## Exercise directions
Rewrite every line of the items below as a numbered list, skipping any blank lines.

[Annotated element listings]
== == ==

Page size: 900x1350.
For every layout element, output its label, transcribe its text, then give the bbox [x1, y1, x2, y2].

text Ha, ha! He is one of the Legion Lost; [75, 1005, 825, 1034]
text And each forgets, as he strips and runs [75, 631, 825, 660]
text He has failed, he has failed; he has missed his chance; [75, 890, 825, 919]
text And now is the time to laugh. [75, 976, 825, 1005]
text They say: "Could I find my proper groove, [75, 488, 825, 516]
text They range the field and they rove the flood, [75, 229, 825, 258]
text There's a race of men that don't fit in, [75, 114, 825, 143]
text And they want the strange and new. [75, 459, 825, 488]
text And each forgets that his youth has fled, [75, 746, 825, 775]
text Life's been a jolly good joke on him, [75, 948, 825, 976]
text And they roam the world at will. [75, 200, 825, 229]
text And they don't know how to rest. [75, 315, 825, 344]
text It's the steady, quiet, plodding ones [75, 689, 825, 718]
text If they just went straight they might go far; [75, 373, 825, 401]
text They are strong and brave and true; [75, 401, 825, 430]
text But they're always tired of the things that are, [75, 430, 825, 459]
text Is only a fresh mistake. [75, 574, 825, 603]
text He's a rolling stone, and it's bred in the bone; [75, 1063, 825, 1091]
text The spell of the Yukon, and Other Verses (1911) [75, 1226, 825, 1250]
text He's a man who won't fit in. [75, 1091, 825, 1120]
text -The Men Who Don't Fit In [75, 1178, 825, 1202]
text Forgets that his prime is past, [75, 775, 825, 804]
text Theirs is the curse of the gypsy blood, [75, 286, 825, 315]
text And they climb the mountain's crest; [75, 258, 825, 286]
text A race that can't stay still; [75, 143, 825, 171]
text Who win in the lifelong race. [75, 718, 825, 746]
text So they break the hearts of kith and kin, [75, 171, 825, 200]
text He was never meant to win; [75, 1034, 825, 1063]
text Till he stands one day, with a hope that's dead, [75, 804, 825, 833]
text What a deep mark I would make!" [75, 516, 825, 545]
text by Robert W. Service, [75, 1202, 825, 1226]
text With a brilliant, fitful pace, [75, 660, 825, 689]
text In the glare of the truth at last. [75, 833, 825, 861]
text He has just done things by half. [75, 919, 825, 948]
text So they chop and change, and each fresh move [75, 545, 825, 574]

== == ==

## Answer to this problem
1. Page size: 900x1350.
2. For every layout element, output its label, transcribe its text, then give the bbox [x1, y1, x2, y2].
3. text Ha, ha! He is one of the Legion Lost; [75, 1005, 825, 1034]
4. text And each forgets, as he strips and runs [75, 631, 825, 660]
5. text He has failed, he has failed; he has missed his chance; [75, 890, 825, 919]
6. text And now is the time to laugh. [75, 976, 825, 1005]
7. text They say: "Could I find my proper groove, [75, 488, 825, 516]
8. text They range the field and they rove the flood, [75, 229, 825, 258]
9. text There's a race of men that don't fit in, [75, 114, 825, 143]
10. text And they want the strange and new. [75, 459, 825, 488]
11. text And each forgets that his youth has fled, [75, 746, 825, 775]
12. text Life's been a jolly good joke on him, [75, 948, 825, 976]
13. text And they roam the world at will. [75, 200, 825, 229]
14. text And they don't know how to rest. [75, 315, 825, 344]
15. text It's the steady, quiet, plodding ones [75, 689, 825, 718]
16. text If they just went straight they might go far; [75, 373, 825, 401]
17. text They are strong and brave and true; [75, 401, 825, 430]
18. text But they're always tired of the things that are, [75, 430, 825, 459]
19. text Is only a fresh mistake. [75, 574, 825, 603]
20. text He's a rolling stone, and it's bred in the bone; [75, 1063, 825, 1091]
21. text The spell of the Yukon, and Other Verses (1911) [75, 1226, 825, 1250]
22. text He's a man who won't fit in. [75, 1091, 825, 1120]
23. text -The Men Who Don't Fit In [75, 1178, 825, 1202]
24. text Forgets that his prime is past, [75, 775, 825, 804]
25. text Theirs is the curse of the gypsy blood, [75, 286, 825, 315]
26. text And they climb the mountain's crest; [75, 258, 825, 286]
27. text A race that can't stay still; [75, 143, 825, 171]
28. text Who win in the lifelong race. [75, 718, 825, 746]
29. text So they break the hearts of kith and kin, [75, 171, 825, 200]
30. text He was never meant to win; [75, 1034, 825, 1063]
31. text Till he stands one day, with a hope that's dead, [75, 804, 825, 833]
32. text What a deep mark I would make!" [75, 516, 825, 545]
33. text by Robert W. Service, [75, 1202, 825, 1226]
34. text With a brilliant, fitful pace, [75, 660, 825, 689]
35. text In the glare of the truth at last. [75, 833, 825, 861]
36. text He has just done things by half. [75, 919, 825, 948]
37. text So they chop and change, and each fresh move [75, 545, 825, 574]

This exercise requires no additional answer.